According to seasonally adjusted month-over-month readings by Case-Shiller, recent home-price gains have been particularly robust. In April, the national index witnessed a 0.5% increase from March, while the 20-city index surged even higher at 0.9%. These rates represent greater gains than the historic April averages of 0.4% and 0.6%, respectively.
Craig Lazzara, managing director at S&P Dow Jones Indices, interprets the elevated readings as evidence that the market “continued to strengthen” in April.

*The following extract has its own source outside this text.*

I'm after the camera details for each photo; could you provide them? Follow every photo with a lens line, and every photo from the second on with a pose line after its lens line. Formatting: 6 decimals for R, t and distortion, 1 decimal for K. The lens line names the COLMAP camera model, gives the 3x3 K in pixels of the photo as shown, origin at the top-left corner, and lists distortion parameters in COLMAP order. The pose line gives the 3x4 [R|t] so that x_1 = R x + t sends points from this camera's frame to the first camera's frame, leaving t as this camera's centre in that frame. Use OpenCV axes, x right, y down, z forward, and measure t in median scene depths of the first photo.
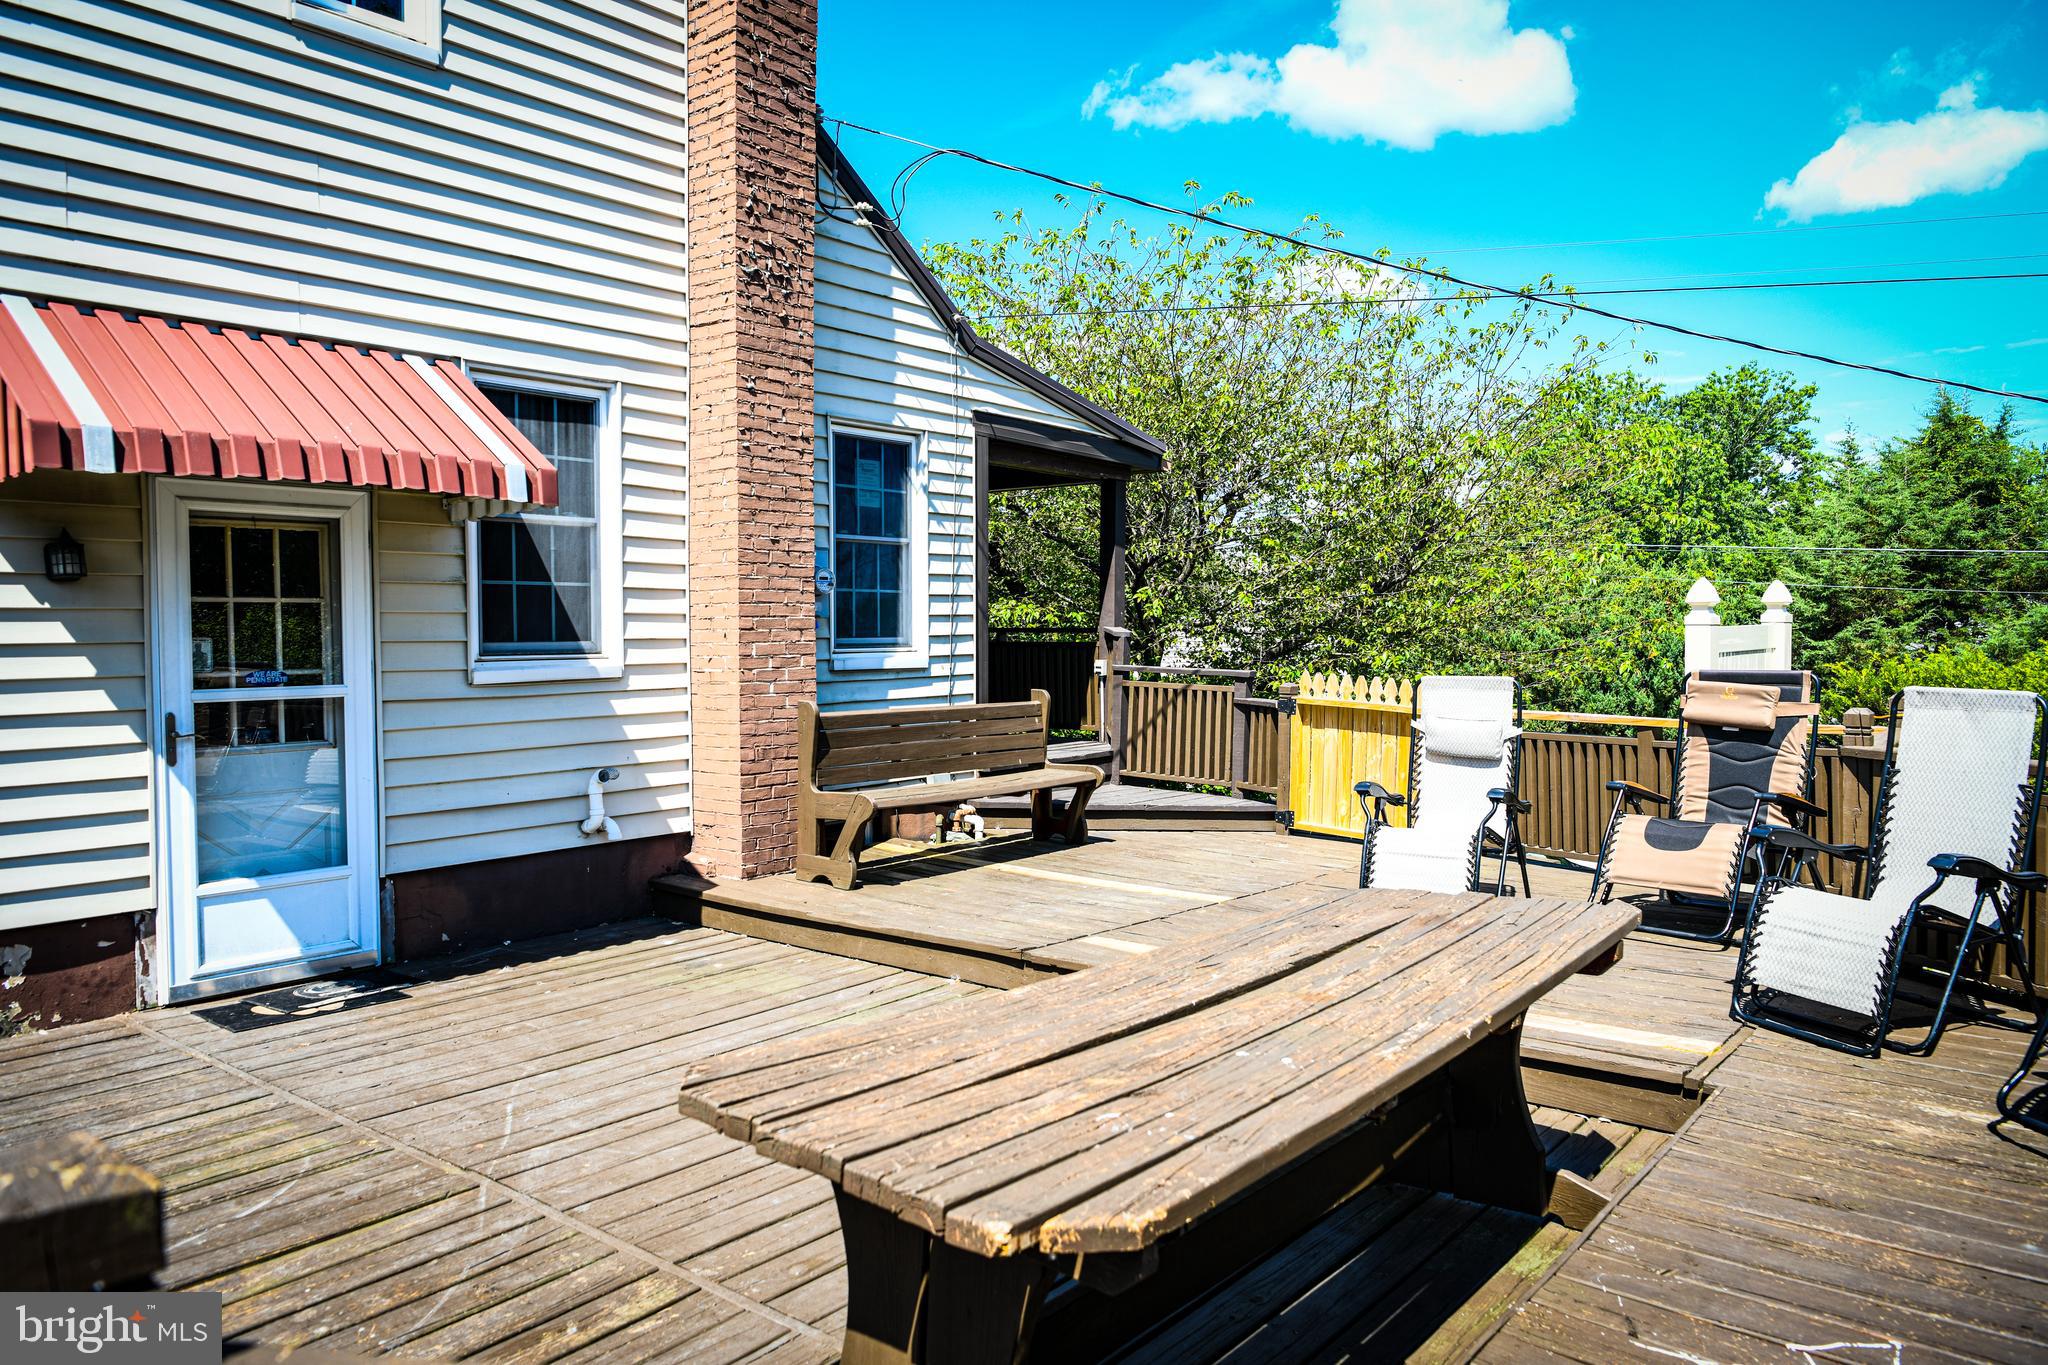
lens RADIAL K [[1408.5, 0, 1026.1], [0, 1408.5, 685.8], [0, 0, 1]] dist [-0.019689, 0.004709]
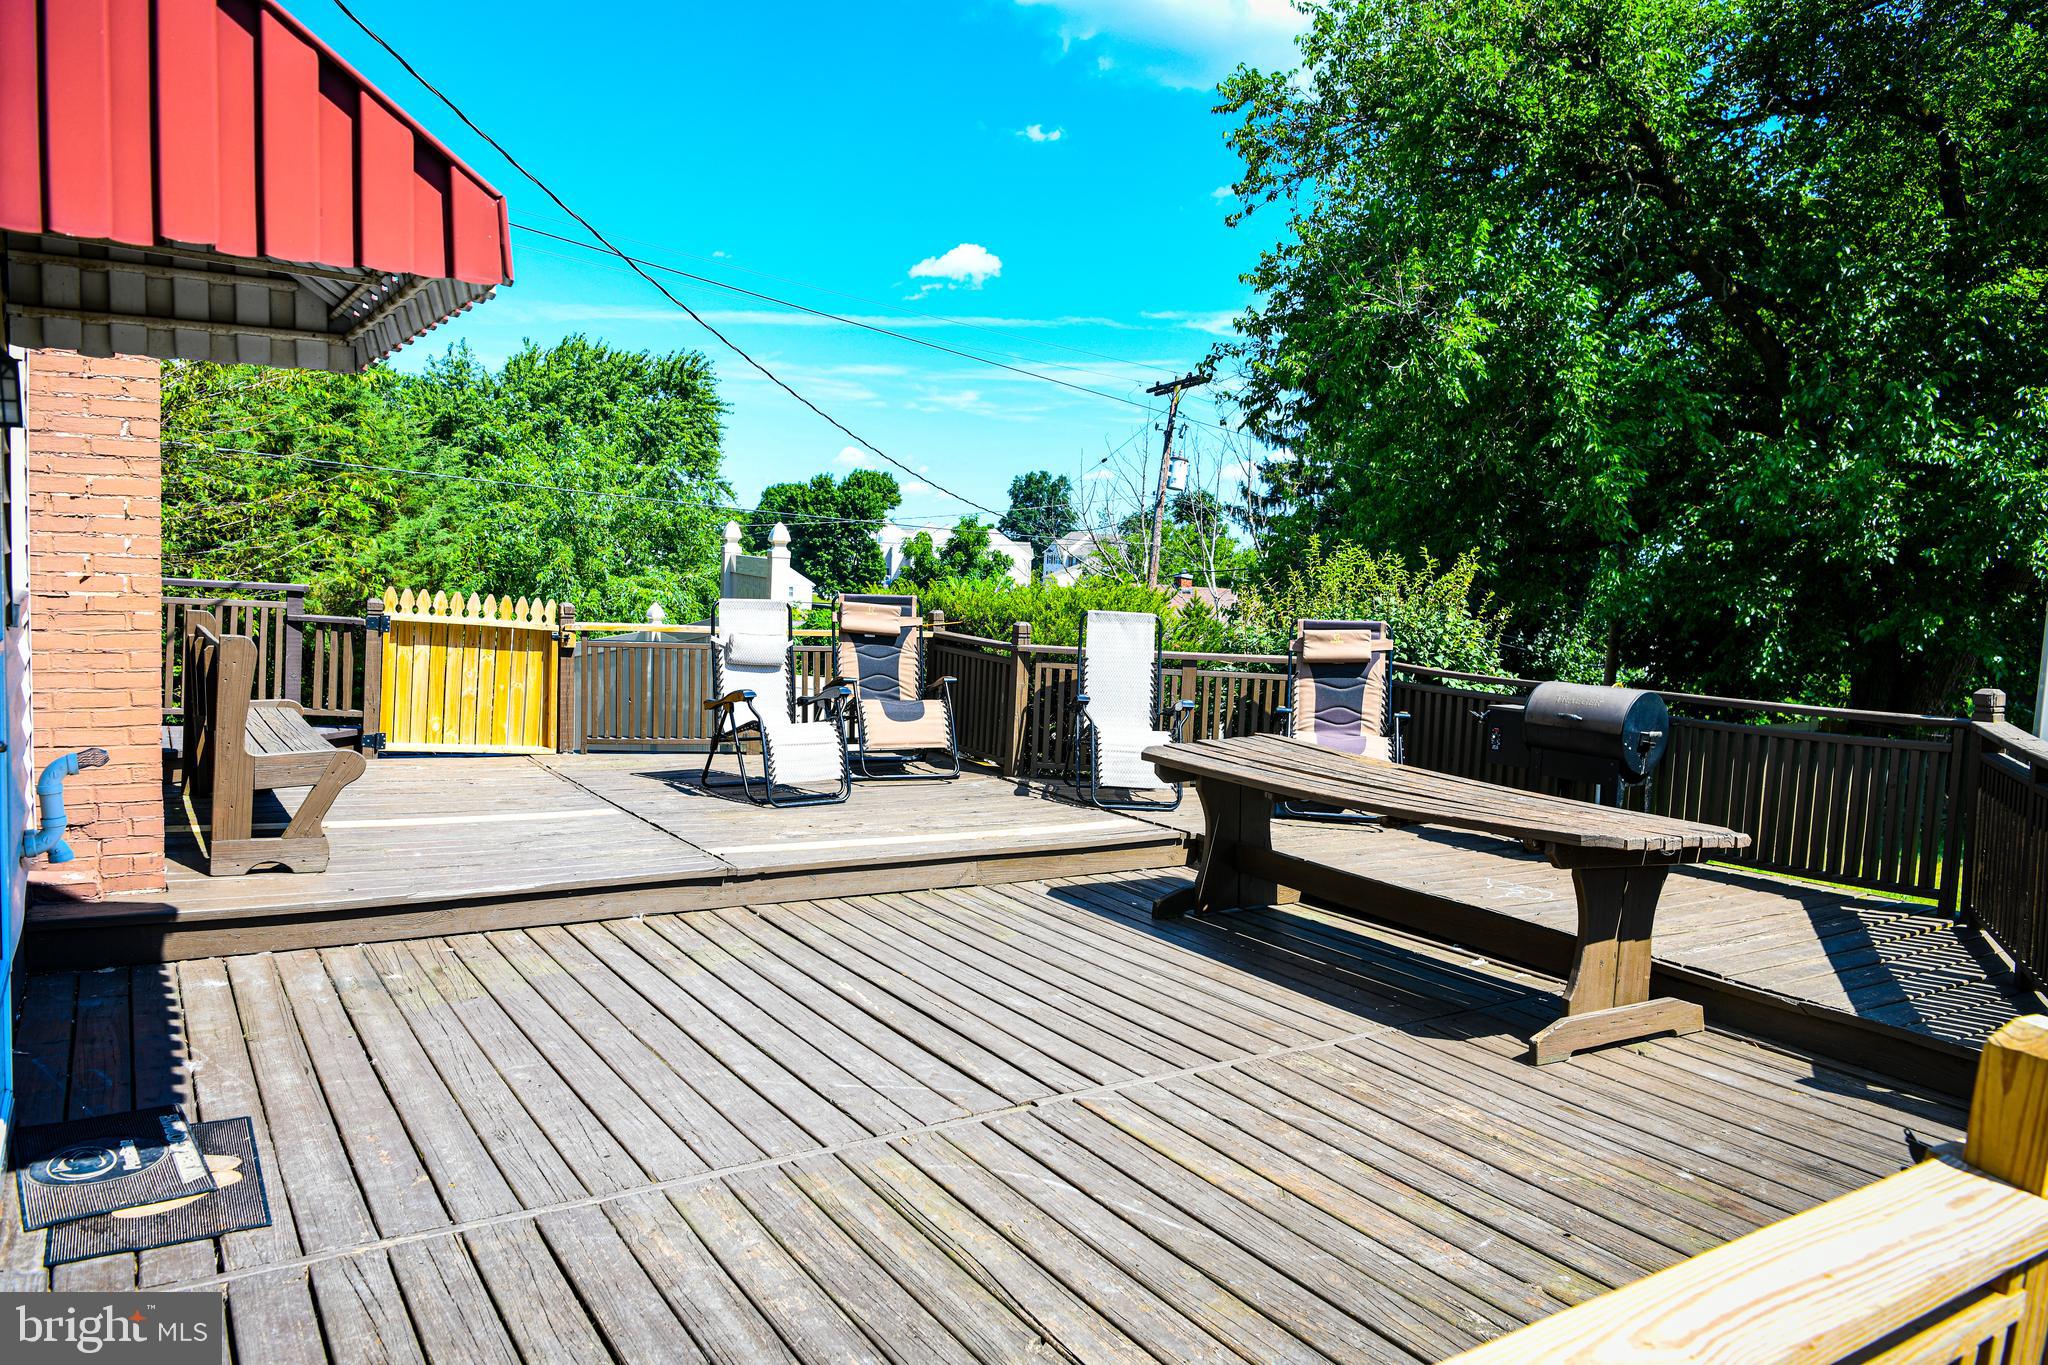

Home Prices Stabilize in April
According to a report by S&P Dow Jones Indices, home price growth remained stable in April, indicating a possible end to the decline that began in June of the previous year. The report suggested that the limited supply of existing homes has played a significant role in keeping prices elevated. Moody’s Analytics economist Matthew Walsh noted that the limited supply of homes for sale could explain the 12.2% jump in sales of new homes recorded in May. The increase in new home sales comes as existing-home sales remain relatively slow, with sales in May roughly 20% lower than one year earlier.
Potential risks to the stability of housing prices include the impact of current mortgage rates and any continued economic weakness. Despite these challenges, the report suggests that if the market can continue to navigate these issues, home prices could experience a sustained period of growth and stability.
Home Builder Shares on the Rise
The latest data release has resulted in an increase in the shares of home builders. The iShares U.S. Home Construction ETF (ITB) and the SPDR S&P Homebuilders ETF (XHB), two exchange-traded funds that track home builders and related industries, saw a boost of 1.8% and 1.9% respectively during morning trading. In comparison, the S&P 500 had a 0.3% increase.